Direktorat Tindak Pidana (Dittipid) Perlindungan Perempuan dan Anak (PPA) dan Pidana Perdagangan Orang (PPO) Bareskrim Polri telah menetapkan mantan pelatih panjat tebing HB, sebagai tersangka dalam perkara dugaan kekerasan seksual terhadap lima atlet putri panjat tebing.
Berdasarkan keterangan kepolisian, peristiwa tersebut diduga terjadi secara berulang dalam rentang 2022 hingga Desember 2025. Berkas perkara kini telah dinyatakan lengkap atau P-21 dan telah dilaksanakan penyerahan tersangka dan barang bukti atau Tahap 2 ke Kejari Kota Bekasi.
Menpora Erick menyampaikan apresiasi dan dukungan kepada aparat penegak hukum yang telah menangani perkara tersebut secara serius. Menurutnya, proses hukum harus dikawal hingga tuntas dengan tetap mengedepankan prinsip keadilan, perlindungan korban, serta penghormatan terhadap seluruh proses hukum yang berlaku.
“Kami mendukung penuh langkah Kepolisian dalam menegakkan hukum dan mengungkap perkara ini secara tuntas serta menetapkan pelaku sebagai tersangka,” kata Erick Thohir dalam keterangan pers di Jakarta, Jumat (21/8/2026).
Ia menegaskan, proses ini juga merupakan bukti bahwa segala bentuk kekerasan dan pelecehan tidak mendapatkan tempat, dan setiap pelaku harus mendapatkan hukuman setimpal serta dilarang kembali berkecimpung di dunia olahraga.

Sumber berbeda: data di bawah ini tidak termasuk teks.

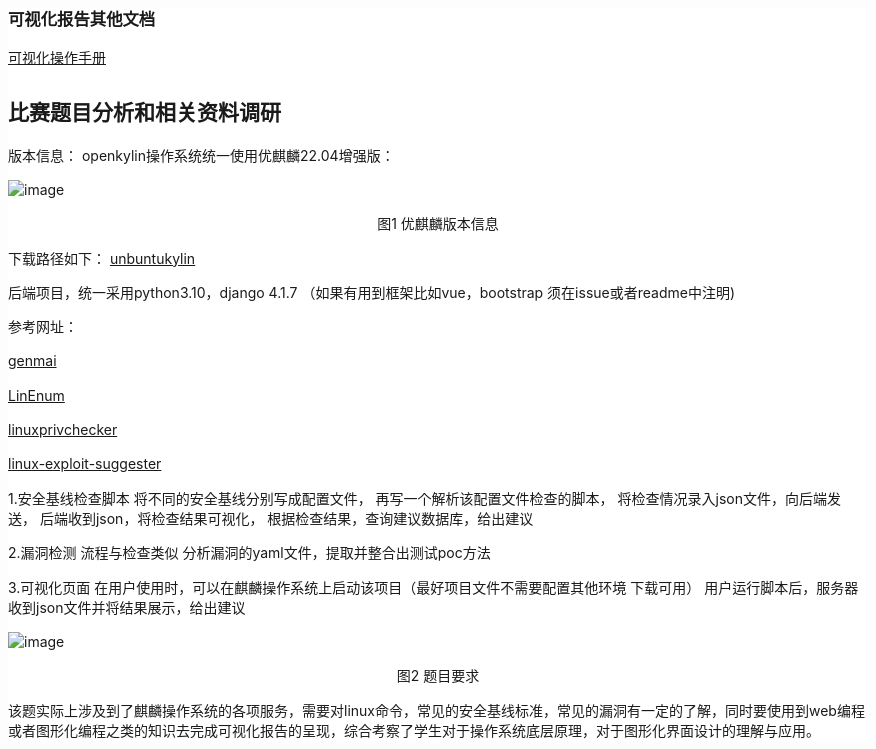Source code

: ### 可视化报告其他文档
[可视化操作手册](检查报告可视化/%E6%A3%80%E6%9F%A5%E6%8A%A5%E5%91%8A%E5%8F%AF%E8%A7%86%E5%8C%96%E9%A1%B9%E7%9B%AE%E5%BC%80%E5%8F%91.md)

## 比赛题目分析和相关资料调研
版本信息：
openkylin操作系统统一使用优麒麟22.04增强版：

![image](/uploads/b7d7eac342ed8a8340b799dd02dd1467/image.png)


<center> 

图1 优麒麟版本信息 

</center>

下载路径如下：
[unbuntukylin](https://www.ubuntukylin.com/downloads/)

后端项目，统一采用python3.10，django 4.1.7 （如果有用到框架比如vue，bootstrap 须在issue或者readme中注明)

参考网址：

[genmai](https://gitee.com/openkylin/genmai)

[LinEnum](https://github.com/rebootuser/LinEnum)

[linuxprivchecker](https://github.com/sleventyeleven/linuxprivchecker)

[linux-exploit-suggester](https://github.com/The-Z-Labs/linux-exploit-suggester)


1.安全基线检查脚本
将不同的安全基线分别写成配置文件，
再写一个解析该配置文件检查的脚本，
将检查情况录入json文件，向后端发送，
后端收到json，将检查结果可视化，
根据检查结果，查询建议数据库，给出建议

2.漏洞检测
流程与检查类似
分析漏洞的yaml文件，提取并整合出测试poc方法

3.可视化页面
在用户使用时，可以在麒麟操作系统上启动该项目（最好项目文件不需要配置其他环境 下载可用）
用户运行脚本后，服务器收到json文件并将结果展示，给出建议

![image](/uploads/800d55a18bf91b12391fb17ac6aba104/image.png)

  <center>

  图2 题目要求

  </center>

该题实际上涉及到了麒麟操作系统的各项服务，需要对linux命令，常见的安全基线标准，常见的漏洞有一定的了解，同时要使用到web编程或者图形化编程之类的知识去完成可视化报告的呈现，综合考察了学生对于操作系统底层原理，对于图形化界面设计的理解与应用。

“Yang paling penting juga adalah memastikan korban mendapatkan perlindungan, pendampingan, dan keadilan. Negara tidak boleh membiarkan atlet yang seharusnya berada di lingkungan yang aman justru mengalami kekerasan atau pelecehan. Saya ingin para korban tahu bahwa mereka tidak sendiri. Pemerintah hadir dan berpihak pada korban,” ujar Menpora Erick.
Menurutnya, penanganan perkara ini bukan semata-mata persoalan hukum terhadap seseorang, tetapi juga menjadi momentum penting untuk melakukan pembenahan menyeluruh terhadap ekosistem olahraga nasional. Ia meminta seluruh induk organisasi cabang olahraga, pengurus, pelatih, ofisial, dan seluruh pihak yang terlibat dalam pembinaan atlet untuk menjadikan keselamatan dan perlindungan atlet sebagai prioritas.
Lebih lanjut Erick menyatakan, olahraga harus menjadi ruang yang aman bagi setiap atlet untuk tumbuh, berlatih, berprestasi, dan mengharumkan nama bangsa. Tidak boleh ada penyalahgunaan kekuasaan, relasi kuasa, kekerasan, apalagi kekerasan seksual. Prestasi tidak boleh dibangun dengan mengorbankan martabat dan keselamatan atlet.”
“Kita ingin atlet Indonesia berprestasi setinggi-tingginya, tetapi mereka juga harus merasa aman dan dihargai. Medali itu penting, tetapi keselamatan, martabat, dan masa depan atlet jauh lebih penting. Jangan pernah ada lagi atlet yang merasa harus memilih antara mengejar prestasi dan melindungi dirinya sendiri,” demikian kata tMenpora Erick.